Liegt eine ursächliche Erkrankung zugrunde, geht eine Behandlung der Grunderkrankung mit der Ohrgeräuschempfindlichkeit einher. So kann man beispielsweise bei einer Schwerhörigkeit die Hörparameter eines Hörgeräts so einstellen, dass Hintergrundgeräusche nicht mehr schmerzhaft unangenehm erscheinen. Gerade bei psychischen Ursachen sollte eine Therapie durch einen Psychologen erfolgen. Therapieansätze könnten hierbei folgende sein:
Beim Vermeidungsverhalten ansetzen (z.B. auf Gehörschutz verzichten)
Ängste abbauen, z.B. über die ausführliche Aufklärung der Zusammenhänge/Ursachen der Erkrankung
Hörtherapie oder Einsatz von Rauschgeneratoren, welche die Alltagsgeräusche dämpfen
Kontraproduktiv ist das “Davonlaufen” vor unangenehmen Schallquellen.

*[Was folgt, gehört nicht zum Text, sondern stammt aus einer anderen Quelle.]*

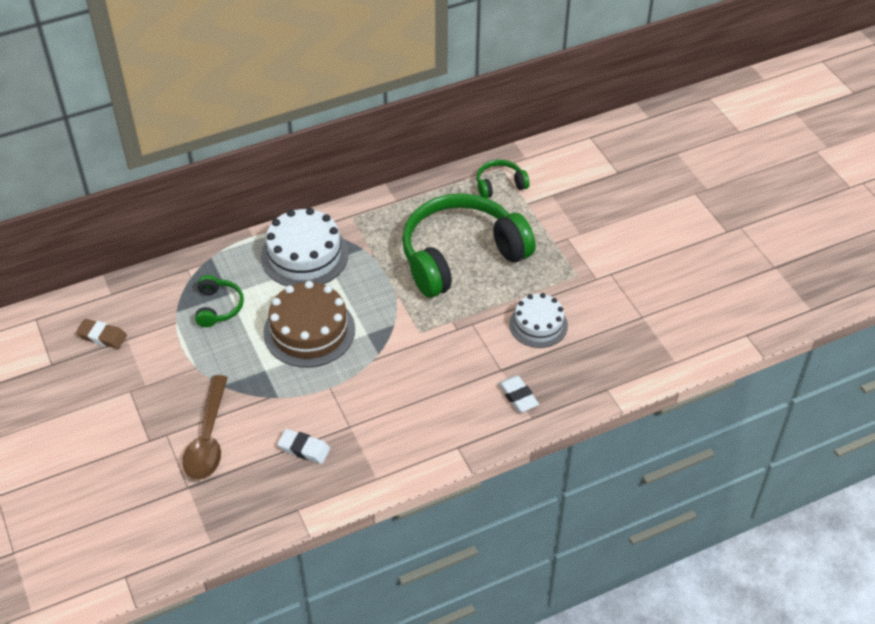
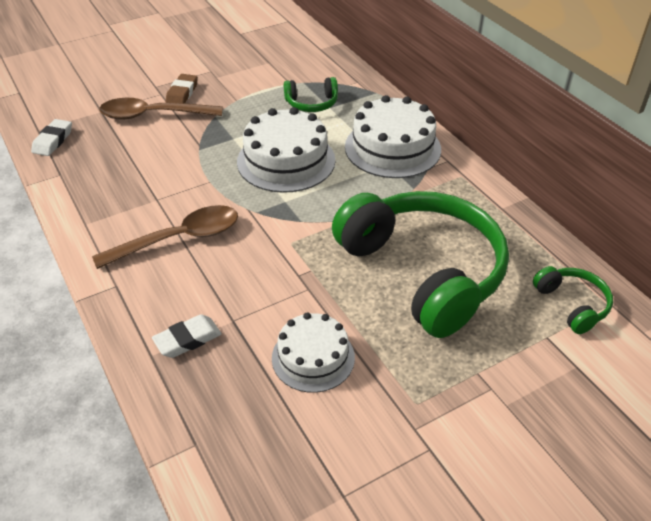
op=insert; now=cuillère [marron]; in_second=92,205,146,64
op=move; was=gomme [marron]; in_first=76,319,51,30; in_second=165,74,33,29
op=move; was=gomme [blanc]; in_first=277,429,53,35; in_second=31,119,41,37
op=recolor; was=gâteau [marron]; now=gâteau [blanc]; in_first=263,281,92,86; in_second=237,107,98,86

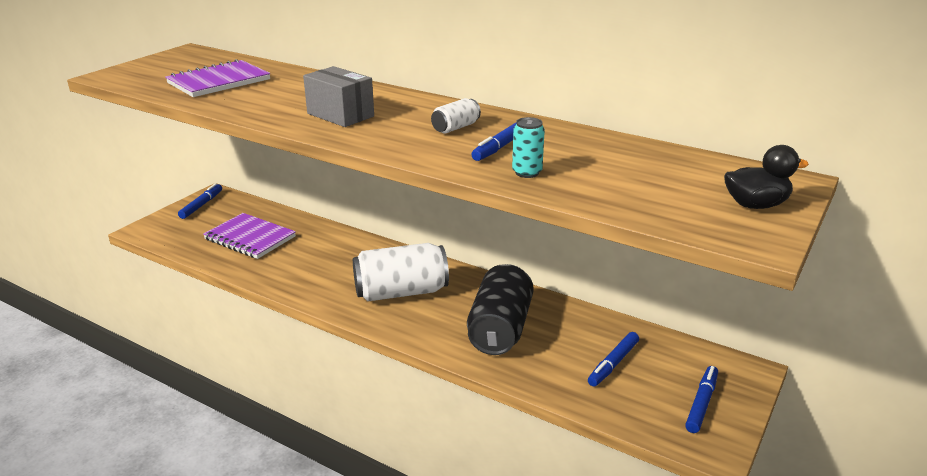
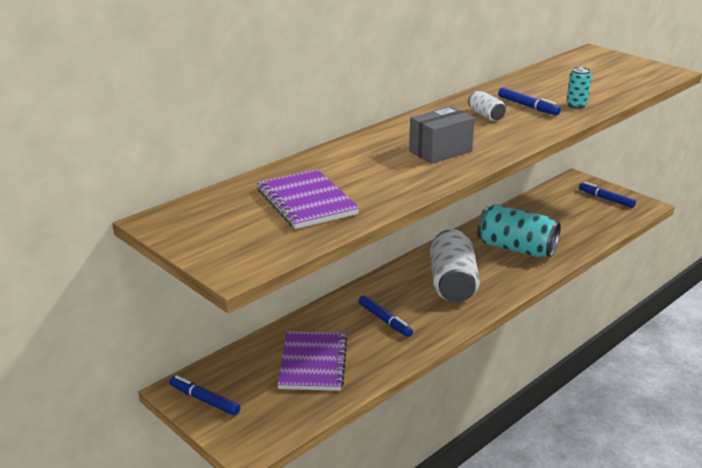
op=delete; was=canard [noir]; in_first=724,145,85,64
op=move; was=feutre [bleu]; in_first=588,332,51,55; in_second=359,295,54,42
op=recolor; was=canette [noir]; now=canette [turquoise]; in_first=467,264,67,91; in_second=477,204,84,54
op=rotate; was=carnet [violet]; in_first=203,213,93,46; in_second=277,331,70,60; clockwise=-45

Wer unangenehme Geräusche meidet, geht das Risiko ein, dass die Überempfindlichkeit noch schlimmer wird.
Sollte man Symptome einer Hyperakusis bemerken, sollte man auf jeden Fall direkt einen HNO-Arzt aufzusuchen und sich auch bei einer psychischen Ursache in Behandlung begeben, da man sich ansonsten immer mehr in die Stille und somit aus dem sozialen Umfeld zurückzieht.